Entertainment

Courtesy of Netflix

'OITNB' Season 7 Is All About Moms

by Chrissy Bobic

More than any previous season, Orange Is the New Black Season 7 goes out of its way to complicate our ideas about mothers who are incarcerated. The show argues that, rather than offering a release from parental duties, incarceration only exacerbates them.

We see it in Maria (Jessica Pimentel) trying to be comfortable with a new woman in her daughter's life while she is locked away and in Lorna (Yael Stone) being unable to confront the reality of her son's death while separated from her husband and any mental health resources.

Watching OITNB as a mom and someone who spent years in the foster care system as a child, I see the anguish of separation from two vantage points. And in a society apt to judge them as selfish abandoners rather than people in heartbreaking circumstances deserving of compassion, Orange Is The New Black invites viewers to relate to incarcerated mothers. This is important.

As a mom, you constantly question your decisions for your kids and how those decisions will impact them long-term.

Eighty percent of the reported 2,879,000 women who are jailed in the U.S. annually are mothers, per FBI data and the Vera Institute, and Orange Is the New Black interrogates the complicated feelings of helplessness, grief, fury, and guilt that attend being an incarcerated parent. Until I started watching OITNB, it was easy to see incarcerated women as "other," but the show bestows them with rich inner lives, humanizing them, making the characters relatable and sympathetic.

These characters' stories become especially poignant when watching as a mother, forcing me to reflect on how I would feel if this were my own situation, and on the real women living in these circumstances right now.

Courtesy of Netflix

As a mom, you constantly question your decisions for your kids and how those decisions will impact them long-term. For most of us, it's about doing what we think is right and hoping it ends up working out. But for some moms, it's about making choices that are devastatingly complicated by a lack of resources, poverty, institutionalized racism, and a for-profit prison system.

In Season 7, Orange Is The New Black introduced Gloria’s (Selenis Leyva) two daughters, who she left in Puerto Rico when she moved to New York City in search of better opportunities. She planned to send for them when she had gotten settled but by the time she finally did, the girls had grown apart from her, feeling abandoned.

Even though her circumstances are extreme, Gloria's story is relatable. She's still a mom who has been doing her best to provide for her kids.

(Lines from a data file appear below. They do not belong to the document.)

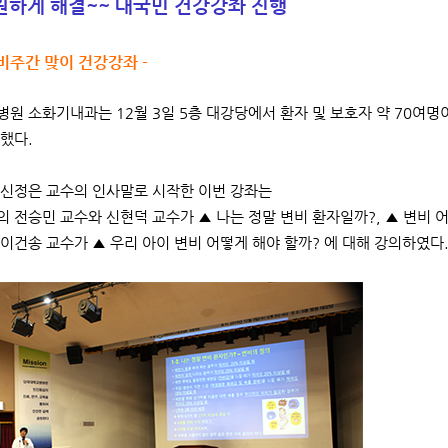
원하게 해결~~ 대국민 건강강좌 진행
변비주간 맞이 건강강좌 -
원 소화기내과는 12월 3일 5층 대강당에서 환자 및 보호자 약 70여명이
했다.
신정은 교수의 인사말로 시작한 이번 강좌는
 전승민 교수와 신현덕 교수가 ▲ 나는 정말 변비 환자일까?, ▲ 변비 
이건송 교수가 ▲ 우리 아이 변비 어떻게 해야 할까? 에 대해 강의하였다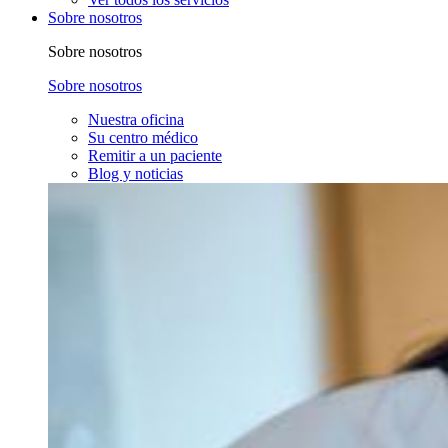
Sobre nosotros
Sobre nosotros
Sobre nosotros
Nuestra oficina
Su centro médico
Remitir a un paciente
Blog y noticias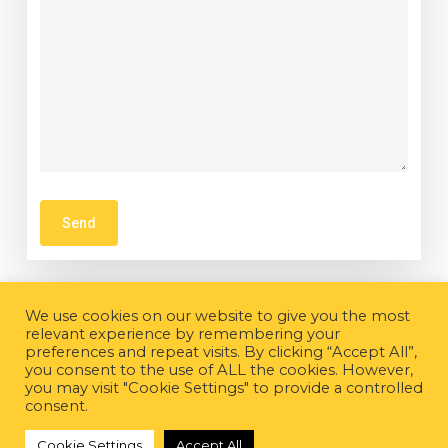
We use cookies on our website to give you the most
relevant experience by remembering your
preferences and repeat visits. By clicking “Accept All”,
you consent to the use of ALL the cookies. However,
you may visit "Cookie Settings" to provide a controlled
consent.
Cookie Settings
Accept All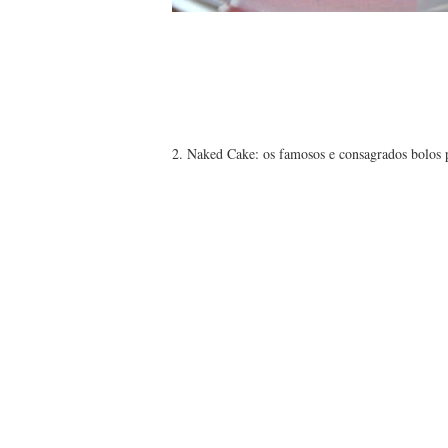
2. Naked Cake: os famosos e consagrados bolos pe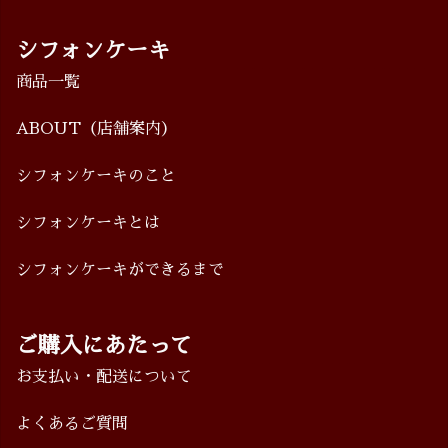
シフォンケーキ
商品一覧
ABOUT
（店舗案内）
シフォンケーキのこと
シフォンケーキとは
シフォンケーキができるまで
ご購入にあたって
お支払い・配送について
よくあるご質問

As a former child of the foster-care system, I empathize with Gloria's daughters. I know how time and distance can make a difference when your mom isn't around. I can also sympathize with Gloria's crisis because I understand how families caught in a cycle of poverty, with the deck seriously stacked against them, can struggle with the system. But I also relate to Gloria as a mom making tough calls for her kids — even though our relative options are so different.

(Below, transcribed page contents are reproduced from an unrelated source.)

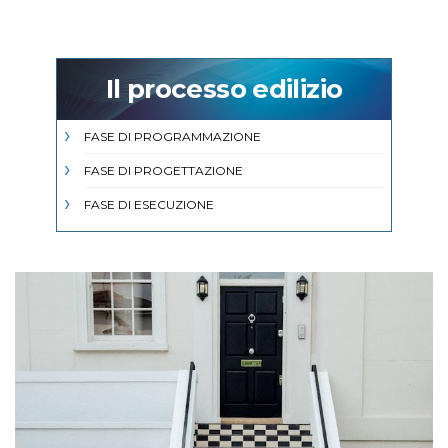
Il processo edilizio
FASE DI PROGRAMMAZIONE
FASE DI PROGETTAZIONE
FASE DI ESECUZIONE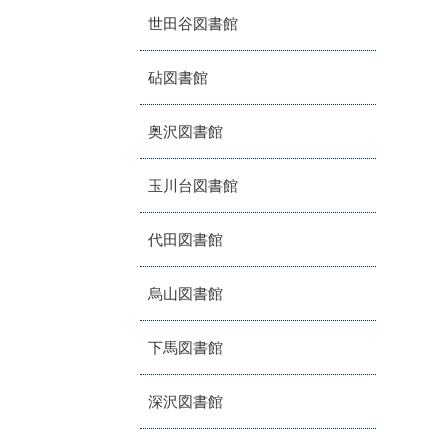
世田谷図書館
砧図書館
奥沢図書館
玉川台図書館
代田図書館
烏山図書館
下馬図書館
深沢図書館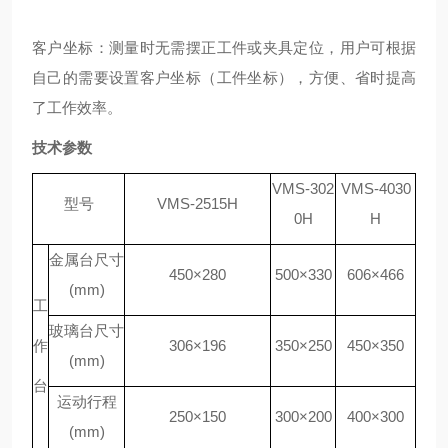
客户坐标：测量时无需摆正工件或夹具定位，用户可根据
自己的需要设置客户坐标（工件坐标），方便、省时提高
了工作效率。
技术参数
VMS-302
VMS-4030
型号
VMS-2515H
0H
H
金属台尺寸
450
×280
500
×330
606
×466
(mm)
工
玻璃台尺寸
作
306
×196
350
×250
450
×350
(mm)
台
运动行程
250
×150
300
×200
400
×300
(mm)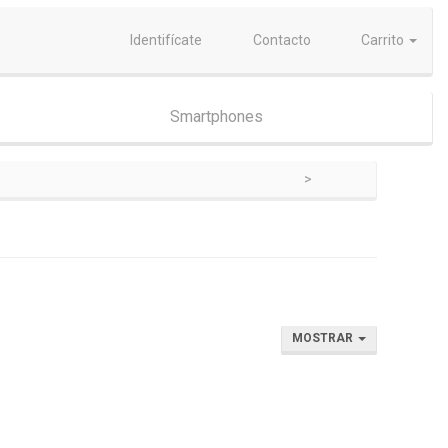
Identifícate
Contacto
Carrito
Smartphones
MOSTRAR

For a mother to know she may never see her daughters again or see her son only rarely and at someone else's discretion... I can't imagine the pain. Even though her circumstances are extreme, Gloria's story is relatable. She's still a mom who has been doing her best to provide for her kids.

Elsewhere in Season 7 of OITNB, Lorna and Maria both grapple with trying to parent from a distance. Maria learns her daughter's father is moving on with another woman. And the seriousness of the relationship means the new woman will play a role in raising her daughter. Maria's reaction to the news is, naturally, outrage. Not only at the idea of being forgotten about while her family moves on, but about being unable to do anything about it from behind bars.

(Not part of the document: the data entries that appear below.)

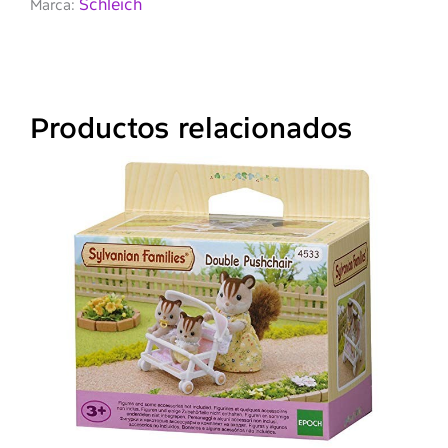
Schleich
Marca:
Productos relacionados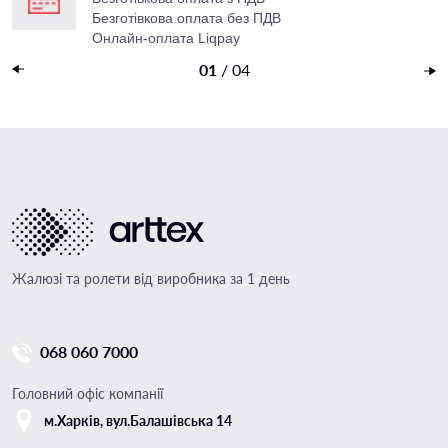
Безготівкова оплата без ПДВ
Онлайн-оплата Liqpay
Накладений платеж
01
/
04
Жалюзі та ролети від виробника за 1 день
068 060 7000
Головний офіс компанії
м.Харкiв, вул.Балашівська 14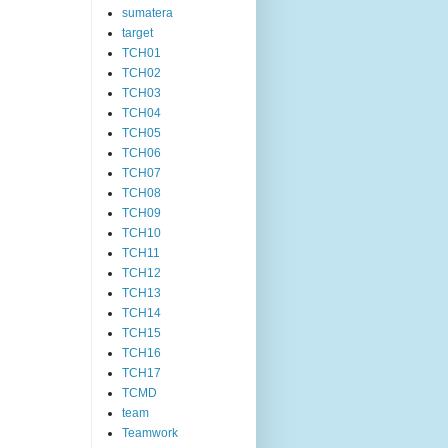
sumatera
target
TCH01
TCH02
TCH03
TCH04
TCH05
TCH06
TCH07
TCH08
TCH09
TCH10
TCH11
TCH12
TCH13
TCH14
TCH15
TCH16
TCH17
TCMD
team
Teamwork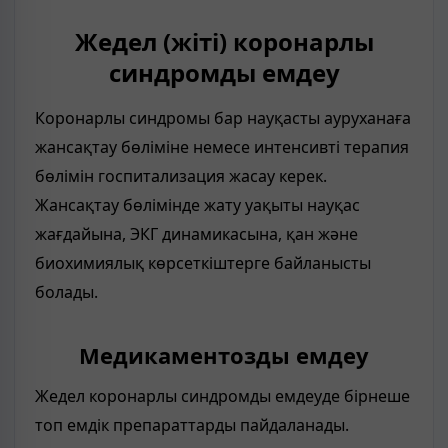
Жедел (жіті) коронарлы
синдромды емдеу
Коронарлы синдромы бар науқасты ауруханаға
жансақтау бөліміне немесе интенсивті терапия
бөлімін госпитализация жасау керек.
Жансақтау бөлімінде жату уақыты науқас
жағдайына, ЭКГ динамикасына, қан және
биохимиялық көрсеткіштерге байланысты
болады.
Медикаментозды емдеу
Жедел коронарлы синдромды емдеуде бірнеше
топ емдік препараттарды пайдаланады.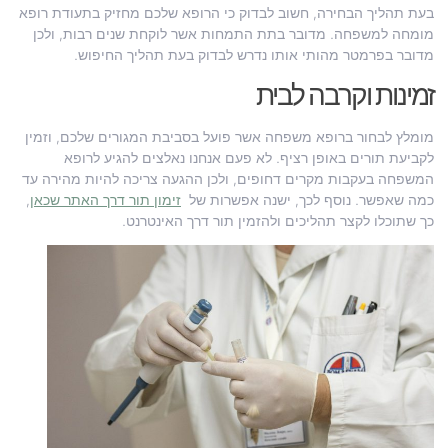
בעת תהליך הבחירה, חשוב לבדוק כי הרופא שלכם מחזיק בתעודת רופא
מומחה למשפחה. מדובר בתת התמחות אשר לוקחת שנים רבות, ולכן
מדובר בפרמטר מהותי אותו נדרש לבדוק בעת תהליך החיפוש.
זמינות וקרבה לבית
מומלץ לבחור ברופא משפחה אשר פועל בסביבת המגורים שלכם, וזמין
לקביעת תורים באופן רציף. לא פעם אנחנו נאלצים להגיע לרופא
המשפחה בעקבות מקרים דחופים, ולכן ההגעה צריכה להיות מהירה עד
כמה שאפשר. נוסף לכך, ישנה אפשרות של
זימון תור דרך האתר שכאן
,
כך שתוכלו לקצר תהליכים ולהזמין תור דרך האינטרנט.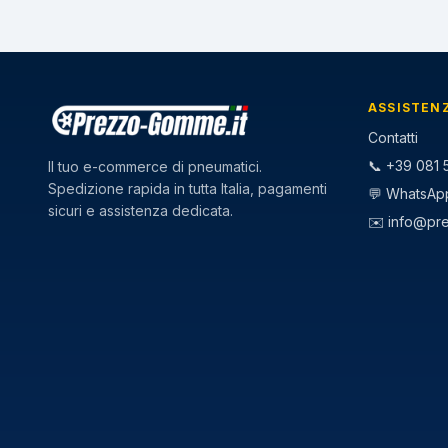
ASSISTEN
Contatti
📞 +39 081 5
Il tuo e-commerce di pneumatici.
Spedizione rapida in tutta Italia, pagamenti
💬 WhatsAp
sicuri e assistenza dedicata.
✉️
info@pr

I want to be there to control every variable in my son's life... and I can't.

Lorna's son, Sterling, had health problems at the start of Season 7 as a result of being born prematurely. Knowing that your infant is in the Neonatal Intensive Care Unit (NICU) is bad enough, but Lorna couldn't even be there to see him before he died.

I have a need to be there physically to make sure my kids have what they need and grow up knowing me and knowing all that I do to give them good lives. But because I have to work to achieve these things for my children, I can't be there all the time. I want to be there to control every variable in my son's life... and I can't.

I'm not separated from him the way Lorna and Maria — and the very real women they represent — were forcefully separated from their kids. But there are times when I, too, feel powerless. Sometimes it feels like my choices are made for me and I can't spend as much time with my son as I would like to. For an incarcerated parent, this natural protective instinct and feeling of helplessness is both magnified and more real than what I experience.

Cara Howe/Netflix

Orange Is the New Black’s layered portrait of motherhood behind bars is another way in which the show develops the humanity of its characters — women society in general is apt to dismiss as totally inconsequential.

Of all so-called "bad mothers," there is perhaps no easier target than a mom in prison. But one essential good that Orange Is The New Black's final season did was highlight that mothers in all circumstances are still mothers. And most of them are fighting like hell: against ICE, against the system, against their own parents, to do what is right by their kids.